=== Section Start ===

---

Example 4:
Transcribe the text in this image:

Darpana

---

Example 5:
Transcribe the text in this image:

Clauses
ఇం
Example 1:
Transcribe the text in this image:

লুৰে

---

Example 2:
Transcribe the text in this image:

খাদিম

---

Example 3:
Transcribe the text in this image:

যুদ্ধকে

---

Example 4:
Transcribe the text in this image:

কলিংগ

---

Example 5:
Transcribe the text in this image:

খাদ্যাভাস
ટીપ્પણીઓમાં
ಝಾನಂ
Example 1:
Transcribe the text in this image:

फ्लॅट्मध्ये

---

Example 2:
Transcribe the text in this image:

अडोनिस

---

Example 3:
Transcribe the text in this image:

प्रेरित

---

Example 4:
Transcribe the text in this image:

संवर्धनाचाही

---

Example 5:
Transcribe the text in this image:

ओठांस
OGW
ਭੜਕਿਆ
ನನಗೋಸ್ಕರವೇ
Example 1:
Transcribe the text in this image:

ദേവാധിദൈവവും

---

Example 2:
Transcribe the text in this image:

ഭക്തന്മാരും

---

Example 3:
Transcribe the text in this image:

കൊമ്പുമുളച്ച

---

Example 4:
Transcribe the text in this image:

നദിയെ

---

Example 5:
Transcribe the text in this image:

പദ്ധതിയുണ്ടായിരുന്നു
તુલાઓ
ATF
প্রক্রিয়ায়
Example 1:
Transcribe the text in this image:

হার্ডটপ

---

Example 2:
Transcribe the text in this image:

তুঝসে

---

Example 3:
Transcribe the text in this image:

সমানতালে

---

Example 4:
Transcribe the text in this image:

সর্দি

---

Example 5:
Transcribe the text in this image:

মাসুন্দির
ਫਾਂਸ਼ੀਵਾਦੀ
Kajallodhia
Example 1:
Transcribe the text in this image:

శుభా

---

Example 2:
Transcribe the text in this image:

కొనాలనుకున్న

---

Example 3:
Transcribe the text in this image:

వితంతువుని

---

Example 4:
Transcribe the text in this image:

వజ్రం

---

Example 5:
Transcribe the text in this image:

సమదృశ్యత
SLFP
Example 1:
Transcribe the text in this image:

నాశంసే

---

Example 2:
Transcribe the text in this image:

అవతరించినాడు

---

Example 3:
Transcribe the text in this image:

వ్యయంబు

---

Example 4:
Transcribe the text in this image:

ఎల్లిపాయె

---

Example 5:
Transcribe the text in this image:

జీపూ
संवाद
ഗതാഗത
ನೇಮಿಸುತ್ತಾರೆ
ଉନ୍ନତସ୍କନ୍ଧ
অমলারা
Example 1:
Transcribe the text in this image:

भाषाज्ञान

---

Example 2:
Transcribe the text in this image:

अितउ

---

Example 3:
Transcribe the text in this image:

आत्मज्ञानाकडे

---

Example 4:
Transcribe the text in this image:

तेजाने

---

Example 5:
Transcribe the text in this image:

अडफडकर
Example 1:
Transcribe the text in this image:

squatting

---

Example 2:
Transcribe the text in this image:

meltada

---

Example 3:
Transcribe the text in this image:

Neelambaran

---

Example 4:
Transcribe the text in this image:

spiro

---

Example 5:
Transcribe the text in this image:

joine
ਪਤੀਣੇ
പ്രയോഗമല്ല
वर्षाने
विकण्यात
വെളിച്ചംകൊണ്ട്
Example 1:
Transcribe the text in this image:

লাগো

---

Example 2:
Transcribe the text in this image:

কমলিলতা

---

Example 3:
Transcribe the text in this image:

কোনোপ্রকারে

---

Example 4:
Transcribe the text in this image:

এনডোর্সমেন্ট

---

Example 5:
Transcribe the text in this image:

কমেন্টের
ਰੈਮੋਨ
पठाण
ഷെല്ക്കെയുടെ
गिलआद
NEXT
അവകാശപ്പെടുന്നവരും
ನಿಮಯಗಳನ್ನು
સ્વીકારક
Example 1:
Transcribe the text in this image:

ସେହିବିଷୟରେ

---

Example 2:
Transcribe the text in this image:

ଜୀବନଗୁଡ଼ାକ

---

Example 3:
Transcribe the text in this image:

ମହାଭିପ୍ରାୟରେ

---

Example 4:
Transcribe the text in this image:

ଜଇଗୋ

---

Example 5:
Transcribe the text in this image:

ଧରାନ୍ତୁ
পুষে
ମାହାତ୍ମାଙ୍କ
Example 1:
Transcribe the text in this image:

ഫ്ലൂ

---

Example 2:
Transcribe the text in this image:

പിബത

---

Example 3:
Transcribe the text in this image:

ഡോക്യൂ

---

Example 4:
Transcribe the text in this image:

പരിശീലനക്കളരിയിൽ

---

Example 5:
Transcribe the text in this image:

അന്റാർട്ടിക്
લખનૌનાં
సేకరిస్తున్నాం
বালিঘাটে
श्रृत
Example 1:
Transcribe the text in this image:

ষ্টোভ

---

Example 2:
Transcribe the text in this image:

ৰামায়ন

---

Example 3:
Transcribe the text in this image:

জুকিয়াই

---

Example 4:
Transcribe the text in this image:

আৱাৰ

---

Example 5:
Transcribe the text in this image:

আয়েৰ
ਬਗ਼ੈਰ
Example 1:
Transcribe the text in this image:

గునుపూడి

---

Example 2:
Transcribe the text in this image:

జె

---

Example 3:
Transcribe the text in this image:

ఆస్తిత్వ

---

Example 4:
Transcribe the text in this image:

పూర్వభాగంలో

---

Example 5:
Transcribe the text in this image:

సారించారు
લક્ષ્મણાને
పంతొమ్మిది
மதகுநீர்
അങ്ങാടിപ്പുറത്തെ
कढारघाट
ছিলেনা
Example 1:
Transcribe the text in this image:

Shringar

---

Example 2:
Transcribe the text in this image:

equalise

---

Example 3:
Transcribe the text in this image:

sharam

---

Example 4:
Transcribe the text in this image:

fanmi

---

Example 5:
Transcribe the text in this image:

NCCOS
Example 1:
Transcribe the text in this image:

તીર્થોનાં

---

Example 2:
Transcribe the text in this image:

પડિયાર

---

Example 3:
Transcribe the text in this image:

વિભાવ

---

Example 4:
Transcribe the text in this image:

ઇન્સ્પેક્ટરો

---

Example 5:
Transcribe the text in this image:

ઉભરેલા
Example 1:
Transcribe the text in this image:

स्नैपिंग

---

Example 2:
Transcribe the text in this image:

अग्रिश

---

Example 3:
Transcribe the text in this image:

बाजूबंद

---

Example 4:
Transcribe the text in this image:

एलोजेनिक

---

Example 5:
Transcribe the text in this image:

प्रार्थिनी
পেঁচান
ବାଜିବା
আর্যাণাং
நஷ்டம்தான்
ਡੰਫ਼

=== Section End ===

**Exercise details:** Take the records above and copy them out exactly.

**Result of this exercise:**
---

Example 4:
Transcribe the text in this image:

Darpana

---

Example 5:
Transcribe the text in this image:

Clauses
ఇం
Example 1:
Transcribe the text in this image:

লুৰে

---

Example 2:
Transcribe the text in this image:

খাদিম

---

Example 3:
Transcribe the text in this image:

যুদ্ধকে

---

Example 4:
Transcribe the text in this image:

কলিংগ

---

Example 5:
Transcribe the text in this image:

খাদ্যাভাস
ટીપ્પણીઓમાં
ಝಾನಂ
Example 1:
Transcribe the text in this image:

फ्लॅट्मध्ये

---

Example 2:
Transcribe the text in this image:

अडोनिस

---

Example 3:
Transcribe the text in this image:

प्रेरित

---

Example 4:
Transcribe the text in this image:

संवर्धनाचाही

---

Example 5:
Transcribe the text in this image:

ओठांस
OGW
ਭੜਕਿਆ
ನನಗೋಸ್ಕರವೇ
Example 1:
Transcribe the text in this image:

ദേവാധിദൈവവും

---

Example 2:
Transcribe the text in this image:

ഭക്തന്മാരും

---

Example 3:
Transcribe the text in this image:

കൊമ്പുമുളച്ച

---

Example 4:
Transcribe the text in this image:

നദിയെ

---

Example 5:
Transcribe the text in this image:

പദ്ധതിയുണ്ടായിരുന്നു
તુલાઓ
ATF
প্রক্রিয়ায়
Example 1:
Transcribe the text in this image:

হার্ডটপ

---

Example 2:
Transcribe the text in this image:

তুঝসে

---

Example 3:
Transcribe the text in this image:

সমানতালে

---

Example 4:
Transcribe the text in this image:

সর্দি

---

Example 5:
Transcribe the text in this image:

মাসুন্দির
ਫਾਂਸ਼ੀਵਾਦੀ
Kajallodhia
Example 1:
Transcribe the text in this image:

శుభా

---

Example 2:
Transcribe the text in this image:

కొనాలనుకున్న

---

Example 3:
Transcribe the text in this image:

వితంతువుని

---

Example 4:
Transcribe the text in this image:

వజ్రం

---

Example 5:
Transcribe the text in this image:

సమదృశ్యత
SLFP
Example 1:
Transcribe the text in this image:

నాశంసే

---

Example 2:
Transcribe the text in this image:

అవతరించినాడు

---

Example 3:
Transcribe the text in this image:

వ్యయంబు

---

Example 4:
Transcribe the text in this image:

ఎల్లిపాయె

---

Example 5:
Transcribe the text in this image:

జీపూ
संवाद
ഗതാഗത
ನೇಮಿಸುತ್ತಾರೆ
ଉନ୍ନତସ୍କନ୍ଧ
অমলারা
Example 1:
Transcribe the text in this image:

भाषाज्ञान

---

Example 2:
Transcribe the text in this image:

अितउ

---

Example 3:
Transcribe the text in this image:

आत्मज्ञानाकडे

---

Example 4:
Transcribe the text in this image:

तेजाने

---

Example 5:
Transcribe the text in this image:

अडफडकर
Example 1:
Transcribe the text in this image:

squatting

---

Example 2:
Transcribe the text in this image:

meltada

---

Example 3:
Transcribe the text in this image:

Neelambaran

---

Example 4:
Transcribe the text in this image:

spiro

---

Example 5:
Transcribe the text in this image:

joine
ਪਤੀਣੇ
പ്രയോഗമല്ല
वर्षाने
विकण्यात
വെളിച്ചംകൊണ്ട്
Example 1:
Transcribe the text in this image:

লাগো

---

Example 2:
Transcribe the text in this image:

কমলিলতা

---

Example 3:
Transcribe the text in this image:

কোনোপ্রকারে

---

Example 4:
Transcribe the text in this image:

এনডোর্সমেন্ট

---

Example 5:
Transcribe the text in this image:

কমেন্টের
ਰੈਮੋਨ
पठाण
ഷെല്ക്കെയുടെ
गिलआद
NEXT
അവകാശപ്പെടുന്നവരും
ನಿಮಯಗಳನ್ನು
સ્વીકારક
Example 1:
Transcribe the text in this image:

ସେହିବିଷୟରେ

---

Example 2:
Transcribe the text in this image:

ଜୀବନଗୁଡ଼ାକ

---

Example 3:
Transcribe the text in this image:

ମହାଭିପ୍ରାୟରେ

---

Example 4:
Transcribe the text in this image:

ଜଇଗୋ

---

Example 5:
Transcribe the text in this image:

ଧରାନ୍ତୁ
পুষে
ମାହାତ୍ମାଙ୍କ
Example 1:
Transcribe the text in this image:

ഫ്ലൂ

---

Example 2:
Transcribe the text in this image:

പിബത

---

Example 3:
Transcribe the text in this image:

ഡോക്യൂ

---

Example 4:
Transcribe the text in this image:

പരിശീലനക്കളരിയിൽ

---

Example 5:
Transcribe the text in this image:

അന്റാർട്ടിക്
લખનૌનાં
సేకరిస్తున్నాం
বালিঘাটে
श्रृत
Example 1:
Transcribe the text in this image:

ষ্টোভ

---

Example 2:
Transcribe the text in this image:

ৰামায়ন

---

Example 3:
Transcribe the text in this image:

জুকিয়াই

---

Example 4:
Transcribe the text in this image:

আৱাৰ

---

Example 5:
Transcribe the text in this image:

আয়েৰ
ਬਗ਼ੈਰ
Example 1:
Transcribe the text in this image:

గునుపూడి

---

Example 2:
Transcribe the text in this image:

జె

---

Example 3:
Transcribe the text in this image:

ఆస్తిత్వ

---

Example 4:
Transcribe the text in this image:

పూర్వభాగంలో

---

Example 5:
Transcribe the text in this image:

సారించారు
લક્ષ્મણાને
పంతొమ్మిది
மதகுநீர்
അങ്ങാടിപ്പുറത്തെ
कढारघाट
ছিলেনা
Example 1:
Transcribe the text in this image:

Shringar

---

Example 2:
Transcribe the text in this image:

equalise

---

Example 3:
Transcribe the text in this image:

sharam

---

Example 4:
Transcribe the text in this image:

fanmi

---

Example 5:
Transcribe the text in this image:

NCCOS
Example 1:
Transcribe the text in this image:

તીર્થોનાં

---

Example 2:
Transcribe the text in this image:

પડિયાર

---

Example 3:
Transcribe the text in this image:

વિભાવ

---

Example 4:
Transcribe the text in this image:

ઇન્સ્પેક્ટરો

---

Example 5:
Transcribe the text in this image:

ઉભરેલા
Example 1:
Transcribe the text in this image:

स्नैपिंग

---

Example 2:
Transcribe the text in this image:

अग्रिश

---

Example 3:
Transcribe the text in this image:

बाजूबंद

---

Example 4:
Transcribe the text in this image:

एलोजेनिक

---

Example 5:
Transcribe the text in this image:

प्रार्थिनी
পেঁচান
ବାଜିବା
আর্যাণাং
நஷ்டம்தான்
ਡੰਫ਼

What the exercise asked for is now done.